To-do item: With pictures left out, set down every record word for word.

Collected data:
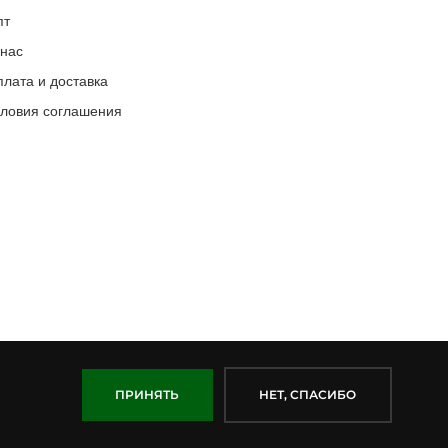
пт
 нас
лата и доставка
словия соглашения
ПРИНЯТЬ
НЕТ, СПАСИБО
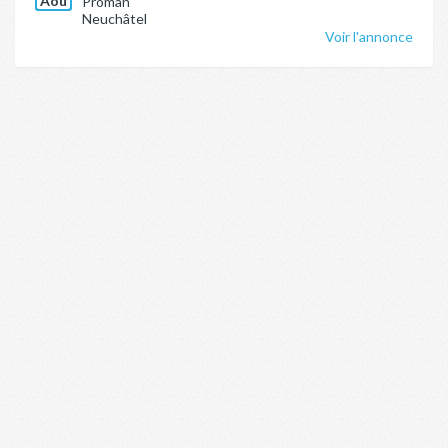
Aoû
Proman
Neuchâtel
Voir l'annonce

Answer to this exercise:
пт
 нас
лата и доставка
словия соглашения
ПРИНЯТЬ
НЕТ, СПАСИБО
Aoû
Proman
Neuchâtel
Voir l'annonce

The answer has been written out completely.